获取 OpenCV 版本号并检验是否安装完成;
- 下载 OpenCV 人脸识别预训练文件 haarcascade_frontalface_default.xml ,以便后续推理时调用;
流程图
代码
执行 touch fd_xml.py
指令新建文件,并使用 nano 文本编辑器添加如下代码
import cv2
from pathlib import Path
def detect_faces(image_path: str,
max_side: int = 1280,
padding: float = 0.05) -> None:
"""
零切割人脸检测
:param image_path: 原图路径
:param max_side: 检测前最长边上限(越大越慢,越小越可能漏)
:param padding: 矩形向外扩的边距比例(0.05 = 5 %)
"""
# 1. 读图
img = cv2.imread(image_path)
if img is None:
raise FileNotFoundError(image_path)
h0, w0 = img.shape[:2]
# 2. 等比例缩放
scale = min(1.0, max_side / max(h0, w0))
if scale < 1.0:
img_small = cv2.resize(img, (int(w0 * scale), int(h0 * scale)),
interpolation=cv2.INTER_LINEAR)
else:
img_small = img
h1, w1 = img_small.shape[:2]
# 3. 灰度 + 检测
gray = cv2.cvtColor(img_small, cv2.COLOR_BGR2GRAY)

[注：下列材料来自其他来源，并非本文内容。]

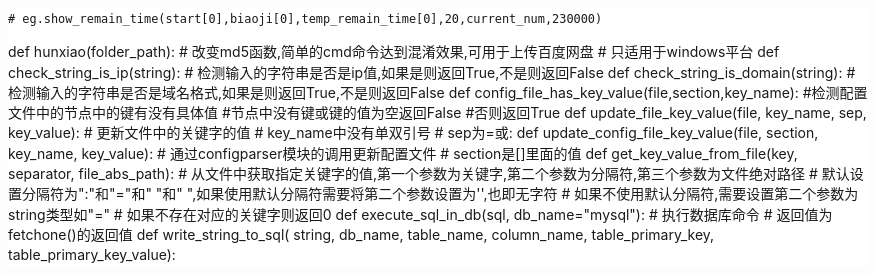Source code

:     # eg.show_remain_time(start[0],biaoji[0],temp_remain_time[0],20,current_num,230000)
def hunxiao(folder_path):
    # 改变md5函数,简单的cmd命令达到混淆效果,可用于上传百度网盘
    # 只适用于windows平台
def check_string_is_ip(string):
    # 检测输入的字符串是否是ip值,如果是则返回True,不是则返回False
def check_string_is_domain(string):
    # 检测输入的字符串是否是域名格式,如果是则返回True,不是则返回False
def config_file_has_key_value(file,section,key_name):
    #检测配置文件中的节点中的键有没有具体值
    #节点中没有键或键的值为空返回False
    #否则返回True
def update_file_key_value(file, key_name, sep, key_value):
    # 更新文件中的关键字的值
    # key_name中没有单双引号
    # sep为=或:
def update_config_file_key_value(file, section, key_name, key_value):
    # 通过configparser模块的调用更新配置文件
    # section是[]里面的值
def get_key_value_from_file(key, separator, file_abs_path):
    # 从文件中获取指定关键字的值,第一个参数为关键字,第二个参数为分隔符,第三个参数为文件绝对路径
    # 默认设置分隔符为":"和"="和" "和"    ",如果使用默认分隔符需要将第二个参数设置为'',也即无字符
    # 如果不使用默认分隔符,需要设置第二个参数为string类型如"="
    # 如果不存在对应的关键字则返回0
def execute_sql_in_db(sql, db_name="mysql"):
    # 执行数据库命令
    # 返回值为fetchone()的返回值
def write_string_to_sql(
        string,
        db_name,
        table_name,
        column_name,
        table_primary_key,
        table_primary_key_value):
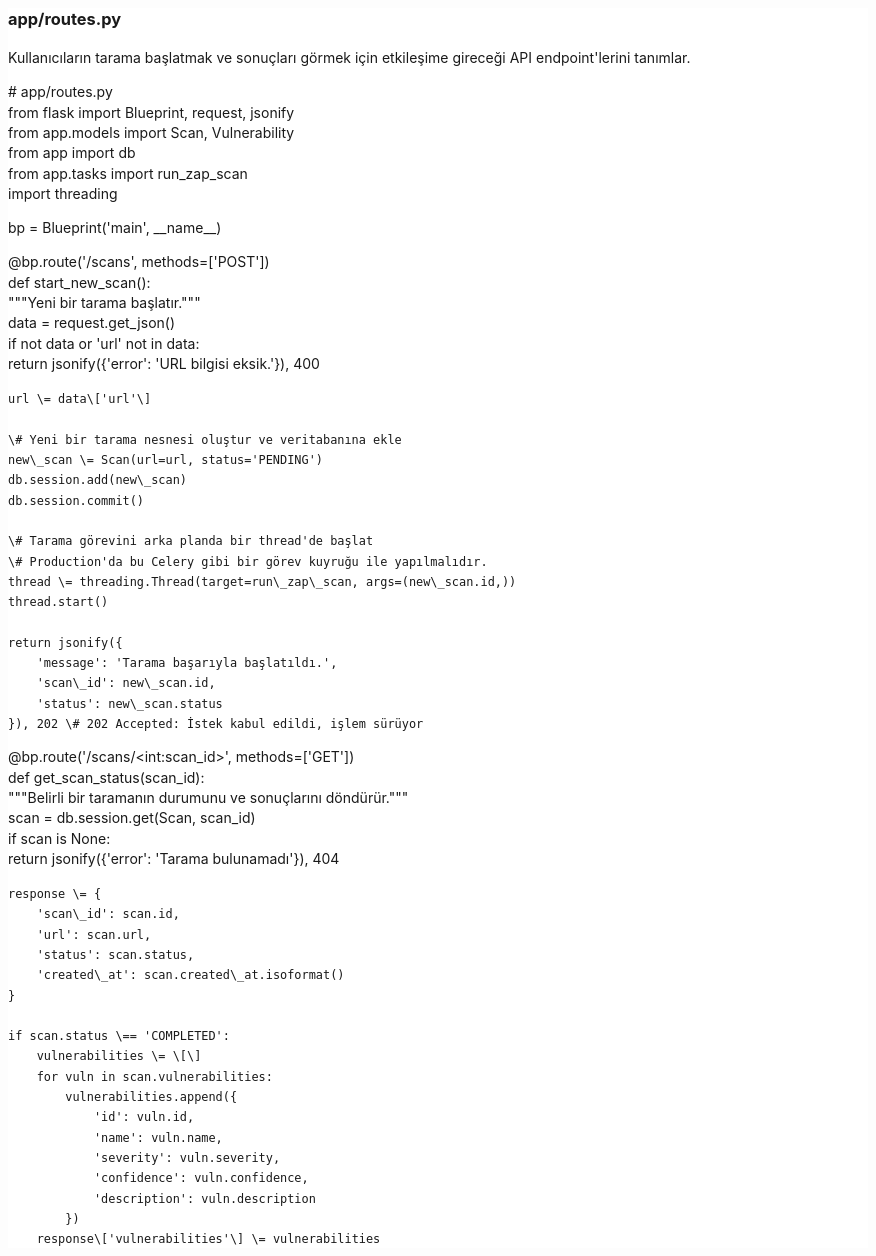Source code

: ### **app/routes.py**

Kullanıcıların tarama başlatmak ve sonuçları görmek için etkileşime gireceği API endpoint'lerini tanımlar.

\# app/routes.py  
from flask import Blueprint, request, jsonify  
from app.models import Scan, Vulnerability  
from app import db  
from app.tasks import run\_zap\_scan  
import threading

bp \= Blueprint('main', \_\_name\_\_)

@bp.route('/scans', methods=\['POST'\])  
def start\_new\_scan():  
    """Yeni bir tarama başlatır."""  
    data \= request.get\_json()  
    if not data or 'url' not in data:  
        return jsonify({'error': 'URL bilgisi eksik.'}), 400

    url \= data\['url'\]  
      
    \# Yeni bir tarama nesnesi oluştur ve veritabanına ekle  
    new\_scan \= Scan(url=url, status='PENDING')  
    db.session.add(new\_scan)  
    db.session.commit()

    \# Tarama görevini arka planda bir thread'de başlat  
    \# Production'da bu Celery gibi bir görev kuyruğu ile yapılmalıdır.  
    thread \= threading.Thread(target=run\_zap\_scan, args=(new\_scan.id,))  
    thread.start()

    return jsonify({  
        'message': 'Tarama başarıyla başlatıldı.',  
        'scan\_id': new\_scan.id,  
        'status': new\_scan.status  
    }), 202 \# 202 Accepted: İstek kabul edildi, işlem sürüyor

@bp.route('/scans/\<int:scan\_id\>', methods=\['GET'\])  
def get\_scan\_status(scan\_id):  
    """Belirli bir taramanın durumunu ve sonuçlarını döndürür."""  
    scan \= db.session.get(Scan, scan\_id)  
    if scan is None:  
        return jsonify({'error': 'Tarama bulunamadı'}), 404  
      
    response \= {  
        'scan\_id': scan.id,  
        'url': scan.url,  
        'status': scan.status,  
        'created\_at': scan.created\_at.isoformat()  
    }

    if scan.status \== 'COMPLETED':  
        vulnerabilities \= \[\]  
        for vuln in scan.vulnerabilities:  
            vulnerabilities.append({  
                'id': vuln.id,  
                'name': vuln.name,  
                'severity': vuln.severity,  
                'confidence': vuln.confidence,  
                'description': vuln.description  
            })  
        response\['vulnerabilities'\] \= vulnerabilities  
      
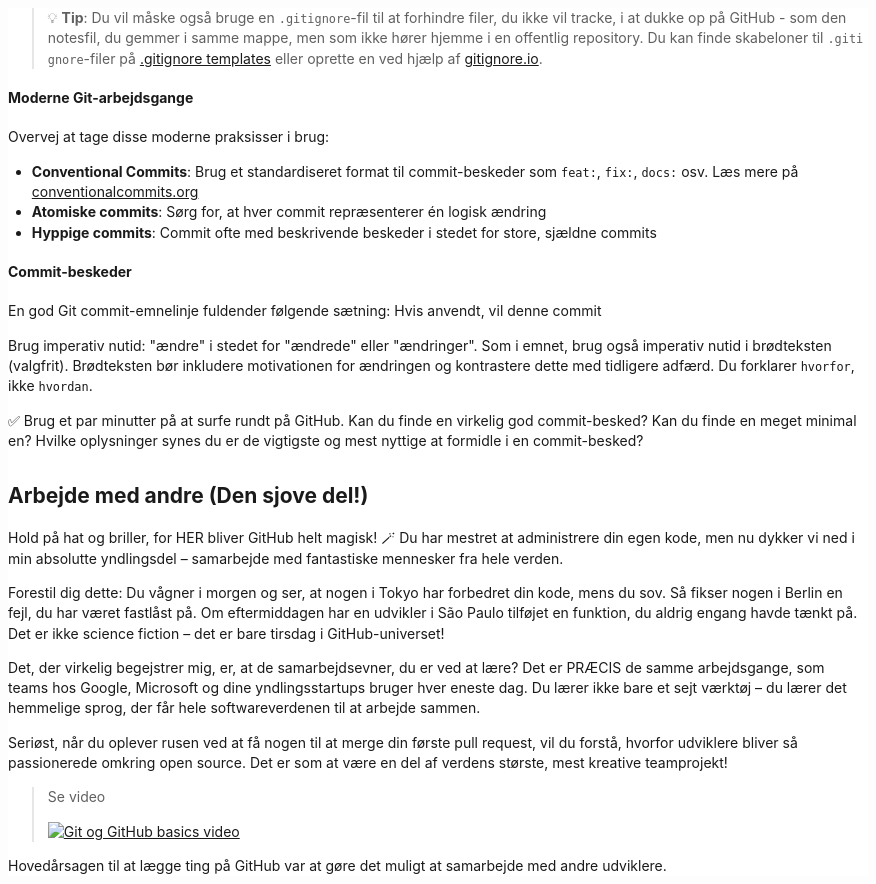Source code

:    > 💡 **Tip**: Du vil måske også bruge en `.gitignore`-fil til at forhindre filer, du ikke vil tracke, i at dukke op på GitHub - som den notesfil, du gemmer i samme mappe, men som ikke hører hjemme i en offentlig repository. Du kan finde skabeloner til `.gitignore`-filer på [.gitignore templates](https://github.com/github/gitignore) eller oprette en ved hjælp af [gitignore.io](https://www.toptal.com/developers/gitignore).

#### Moderne Git-arbejdsgange

Overvej at tage disse moderne praksisser i brug:

- **Conventional Commits**: Brug et standardiseret format til commit-beskeder som `feat:`, `fix:`, `docs:` osv. Læs mere på [conventionalcommits.org](https://www.conventionalcommits.org/)
- **Atomiske commits**: Sørg for, at hver commit repræsenterer én logisk ændring
- **Hyppige commits**: Commit ofte med beskrivende beskeder i stedet for store, sjældne commits

#### Commit-beskeder

En god Git commit-emnelinje fuldender følgende sætning:
Hvis anvendt, vil denne commit <din emnelinje her>

Brug imperativ nutid: "ændre" i stedet for "ændrede" eller "ændringer". 
Som i emnet, brug også imperativ nutid i brødteksten (valgfrit). Brødteksten bør inkludere motivationen for ændringen og kontrastere dette med tidligere adfærd. Du forklarer `hvorfor`, ikke `hvordan`.

✅ Brug et par minutter på at surfe rundt på GitHub. Kan du finde en virkelig god commit-besked? Kan du finde en meget minimal en? Hvilke oplysninger synes du er de vigtigste og mest nyttige at formidle i en commit-besked?

## Arbejde med andre (Den sjove del!)

Hold på hat og briller, for HER bliver GitHub helt magisk! 🪄 Du har mestret at administrere din egen kode, men nu dykker vi ned i min absolutte yndlingsdel – samarbejde med fantastiske mennesker fra hele verden.

Forestil dig dette: Du vågner i morgen og ser, at nogen i Tokyo har forbedret din kode, mens du sov. Så fikser nogen i Berlin en fejl, du har været fastlåst på. Om eftermiddagen har en udvikler i São Paulo tilføjet en funktion, du aldrig engang havde tænkt på. Det er ikke science fiction – det er bare tirsdag i GitHub-universet!

Det, der virkelig begejstrer mig, er, at de samarbejdsevner, du er ved at lære? Det er PRÆCIS de samme arbejdsgange, som teams hos Google, Microsoft og dine yndlingsstartups bruger hver eneste dag. Du lærer ikke bare et sejt værktøj – du lærer det hemmelige sprog, der får hele softwareverdenen til at arbejde sammen.

Seriøst, når du oplever rusen ved at få nogen til at merge din første pull request, vil du forstå, hvorfor udviklere bliver så passionerede omkring open source. Det er som at være en del af verdens største, mest kreative teamprojekt!

> Se video
>
> [![Git og GitHub basics video](https://img.youtube.com/vi/bFCM-PC3cu8/0.jpg)](https://www.youtube.com/watch?v=bFCM-PC3cu8)

Hovedårsagen til at lægge ting på GitHub var at gøre det muligt at samarbejde med andre udviklere.
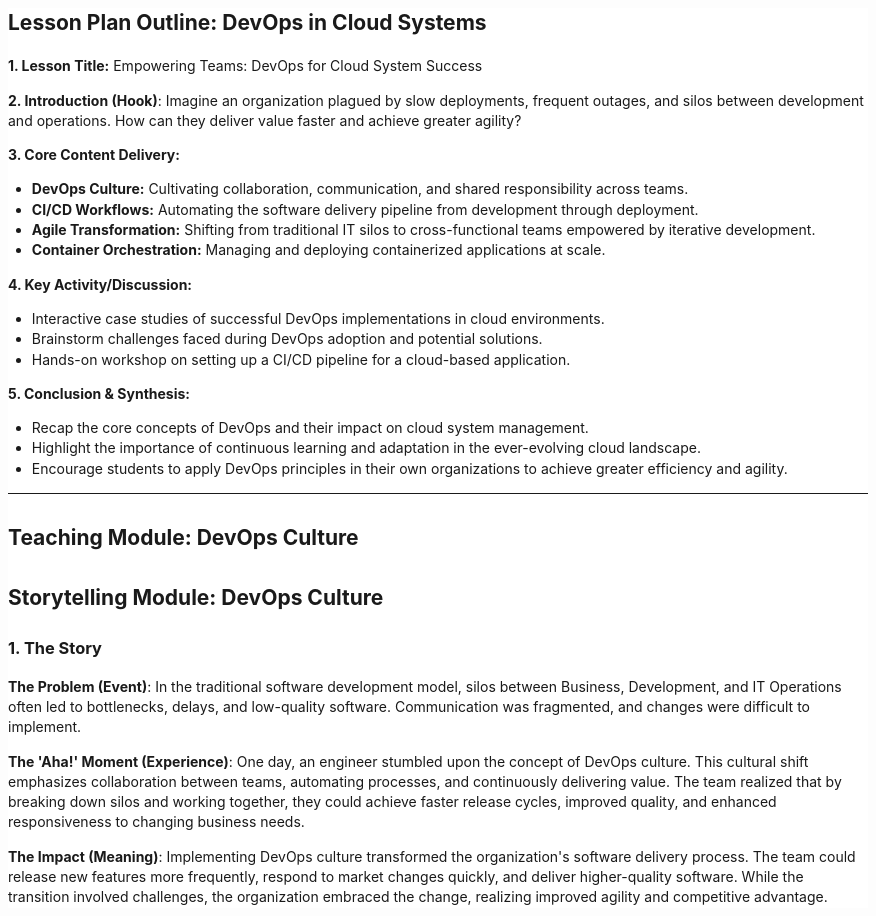 ## **Lesson Plan Outline: DevOps in Cloud Systems**

**1. Lesson Title:** Empowering Teams: DevOps for Cloud System Success

**2. Introduction (Hook)**: Imagine an organization plagued by slow deployments, frequent outages, and silos between development and operations. How can they deliver value faster and achieve greater agility?

**3. Core Content Delivery:**

- **DevOps Culture:** Cultivating collaboration, communication, and shared responsibility across teams.
- **CI/CD Workflows:** Automating the software delivery pipeline from development through deployment.
- **Agile Transformation:** Shifting from traditional IT silos to cross-functional teams empowered by iterative development.
- **Container Orchestration:** Managing and deploying containerized applications at scale.

**4. Key Activity/Discussion:**

- Interactive case studies of successful DevOps implementations in cloud environments.
- Brainstorm challenges faced during DevOps adoption and potential solutions.
- Hands-on workshop on setting up a CI/CD pipeline for a cloud-based application.

**5. Conclusion & Synthesis:**

- Recap the core concepts of DevOps and their impact on cloud system management.
- Highlight the importance of continuous learning and adaptation in the ever-evolving cloud landscape.
- Encourage students to apply DevOps principles in their own organizations to achieve greater efficiency and agility.


---

## Teaching Module: DevOps Culture
## Storytelling Module: DevOps Culture

### 1. The Story

**The Problem (Event)**: In the traditional software development model, silos between Business, Development, and IT Operations often led to bottlenecks, delays, and low-quality software. Communication was fragmented, and changes were difficult to implement.

**The 'Aha!' Moment (Experience)**: One day, an engineer stumbled upon the concept of DevOps culture. This cultural shift emphasizes collaboration between teams, automating processes, and continuously delivering value. The team realized that by breaking down silos and working together, they could achieve faster release cycles, improved quality, and enhanced responsiveness to changing business needs.

**The Impact (Meaning)**: Implementing DevOps culture transformed the organization's software delivery process. The team could release new features more frequently, respond to market changes quickly, and deliver higher-quality software. While the transition involved challenges, the organization embraced the change, realizing improved agility and competitive advantage.
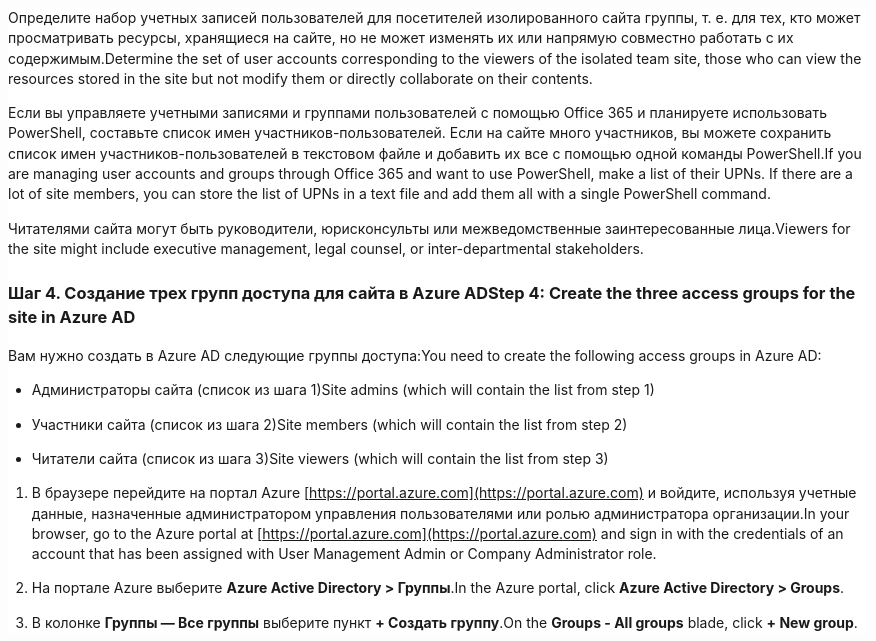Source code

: <span data-ttu-id="e0f39-119">Определите набор учетных записей пользователей для посетителей изолированного сайта группы, т. е. для тех, кто может просматривать ресурсы, хранящиеся на сайте, но не может изменять их или напрямую совместно работать с их содержимым.</span><span class="sxs-lookup"><span data-stu-id="e0f39-119">Determine the set of user accounts corresponding to the viewers of the isolated team site, those who can view the resources stored in the site but not modify them or directly collaborate on their contents.</span></span>
  
<span data-ttu-id="e0f39-p104">Если вы управляете учетными записями и группами пользователей с помощью Office 365 и планируете использовать PowerShell, составьте список имен участников-пользователей. Если на сайте много участников, вы можете сохранить список имен участников-пользователей в текстовом файле и добавить их все с помощью одной команды PowerShell.</span><span class="sxs-lookup"><span data-stu-id="e0f39-p104">If you are managing user accounts and groups through Office 365 and want to use PowerShell, make a list of their UPNs. If there are a lot of site members, you can store the list of UPNs in a text file and add them all with a single PowerShell command.</span></span>
  
<span data-ttu-id="e0f39-122">Читателями сайта могут быть руководители, юрисконсульты или межведомственные заинтересованные лица.</span><span class="sxs-lookup"><span data-stu-id="e0f39-122">Viewers for the site might include executive management, legal counsel, or inter-departmental stakeholders.</span></span>
  
### <a name="step-4-create-the-three-access-groups-for-the-site-in-azure-ad"></a><span data-ttu-id="e0f39-123">Шаг 4. Создание трех групп доступа для сайта в Azure AD</span><span class="sxs-lookup"><span data-stu-id="e0f39-123">Step 4: Create the three access groups for the site in Azure AD</span></span>

<span data-ttu-id="e0f39-124">Вам нужно создать в Azure AD следующие группы доступа:</span><span class="sxs-lookup"><span data-stu-id="e0f39-124">You need to create the following access groups in Azure AD:</span></span>
  
- <span data-ttu-id="e0f39-125">Администраторы сайта (список из шага 1)</span><span class="sxs-lookup"><span data-stu-id="e0f39-125">Site admins (which will contain the list from step 1)</span></span>
    
- <span data-ttu-id="e0f39-126">Участники сайта (список из шага 2)</span><span class="sxs-lookup"><span data-stu-id="e0f39-126">Site members (which will contain the list from step 2)</span></span>
    
- <span data-ttu-id="e0f39-127">Читатели сайта (список из шага 3)</span><span class="sxs-lookup"><span data-stu-id="e0f39-127">Site viewers (which will contain the list from step 3)</span></span>
    
1. <span data-ttu-id="e0f39-128">В браузере перейдите на портал Azure [https://portal.azure.com](https://portal.azure.com) и войдите, используя учетные данные, назначенные администратором управления пользователями или ролью администратора организации.</span><span class="sxs-lookup"><span data-stu-id="e0f39-128">In your browser, go to the Azure portal at [https://portal.azure.com](https://portal.azure.com) and sign in with the credentials of an account that has been assigned with User Management Admin or Company Administrator role.</span></span>
    
2. <span data-ttu-id="e0f39-129">На портале Azure выберите **Azure Active Directory > Группы**.</span><span class="sxs-lookup"><span data-stu-id="e0f39-129">In the Azure portal, click **Azure Active Directory > Groups**.</span></span>
    
3. <span data-ttu-id="e0f39-130">В колонке **Группы — Все группы** выберите пункт **+ Создать группу**.</span><span class="sxs-lookup"><span data-stu-id="e0f39-130">On the **Groups - All groups** blade, click **+ New group**.</span></span>
    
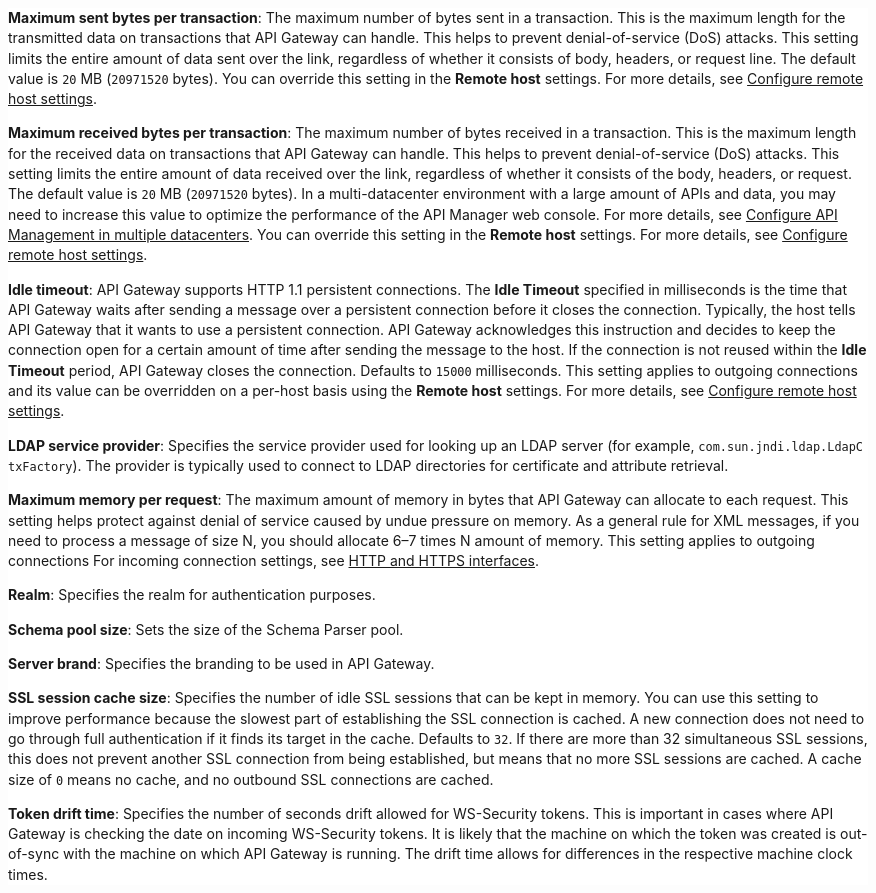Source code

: **Maximum sent bytes per transaction**: The maximum number of bytes sent in a transaction. This is the maximum length for the transmitted data on transactions that API Gateway can handle. This helps to prevent denial-of-service (DoS) attacks. This setting limits the entire amount of data sent over the link, regardless of whether it consists of body, headers, or request line. The default value is `20` MB (`20971520` bytes). You can override this setting in the **Remote host** settings. For more details, see [Configure remote host settings](/docs/apim_policydev/apigw_gw_instances/general_remote_hosts/).

**Maximum received bytes per transaction**: The maximum number of bytes received in a transaction. This is the maximum length for the received data on transactions that API Gateway can handle. This helps to prevent denial-of-service (DoS) attacks. This setting limits the entire amount of data received over the link, regardless of whether it consists of the body, headers, or request. The default value is `20` MB (`20971520` bytes). In a multi-datacenter environment with a large amount of APIs and data, you may need to increase this value to optimize the performance of the API Manager web console. For more details, see [Configure API Management in multiple datacenters](/docs/apimgmt_multi_dc/). You can override this setting in the **Remote host** settings. For more details, see [Configure remote host settings](/docs/apim_policydev/apigw_gw_instances/general_remote_hosts/).

**Idle timeout**: API Gateway supports HTTP 1.1 persistent connections. The **Idle Timeout** specified in milliseconds is the time that API Gateway waits after sending a message over a persistent connection before it closes the connection. Typically, the host tells API Gateway that it wants to use a persistent connection. API Gateway acknowledges this instruction and decides to keep the connection open for a certain amount of time after sending the message to the host. If the connection is not reused within the **Idle Timeout** period, API Gateway closes the connection. Defaults to `15000` milliseconds. This setting applies to outgoing connections and its value can be overridden on a per-host basis using the **Remote host** settings. For more details, see [Configure remote host settings](/docs/apim_policydev/apigw_gw_instances/general_remote_hosts/).

**LDAP service provider**: Specifies the service provider used for looking up an LDAP server (for example, `com.sun.jndi.ldap.LdapCtxFactory`). The provider is typically used to connect to LDAP directories for certificate and attribute retrieval.

**Maximum memory per request**: The maximum amount of memory in bytes that API Gateway can allocate to each request. This setting helps protect against denial of service caused by undue pressure on memory. As a general rule for XML messages, if you need to process a message of size N, you should allocate 6–7 times N amount of memory. This setting applies to outgoing connections For incoming connection settings, see [HTTP and HTTPS interfaces](/docs/apim_policydev/apigw_gw_instances/general_services#http-and-https-interfaces).

**Realm**: Specifies the realm for authentication purposes.

**Schema pool size**: Sets the size of the Schema Parser pool.

**Server brand**: Specifies the branding to be used in API Gateway.

**SSL session cache size**: Specifies the number of idle SSL sessions that can be kept in memory. You can use this setting to improve performance because the slowest part of establishing the SSL connection is cached. A new connection does not need to go through full authentication if it finds its target in the cache. Defaults to `32`. If there are more than 32 simultaneous SSL sessions, this does not prevent another SSL connection from being established, but means that no more SSL sessions are cached. A cache size of `0` means no cache, and no outbound SSL connections are cached.

**Token drift time**: Specifies the number of seconds drift allowed for WS-Security tokens. This is important in cases where API Gateway is checking the date on incoming WS-Security tokens. It is likely that the machine on which the token was created is out-of-sync with the machine on which API Gateway is running. The drift time allows for differences in the respective machine clock times.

cascade_path = "haarcascade_frontalface_default.xml"
face_cascade = cv2.CascadeClassifier(str(cascade_path))
faces = face_cascade.detectMultiScale(
gray,
scaleFactor=1.1,
minNeighbors=7,
minSize=(60, 60)
)
# 4. 映射回原图 + 边缘修正
for (x, y, w, h) in faces:
# 映射回原图坐标
x = int(x / scale)
y = int(y / scale)
w = int(w / scale)
h = int(h / scale)
# 外扩边距
dw = int(w * padding)
dh = int(h * padding)
x = max(0, x - dw)
y = max(0, y - dh)
x2 = min(w0, x + w + 2 * dw)
y2 = min(h0, y + h + 2 * dh)
cv2.rectangle(img, (x, y), (x2, y2), (0, 255, 0), 2)
# 5. 显示
window_name = "Face Detection"
max_h = 500 # 高度不超过 500 px
if h0 > max_h:
scale_show = max_h / h0
new_w = int(w0 * scale_show)
show_img = cv2.resize(img, (new_w, max_h))
else:
show_img = img # 原图
cv2.namedWindow(window_name, cv2.WINDOW_AUTOSIZE)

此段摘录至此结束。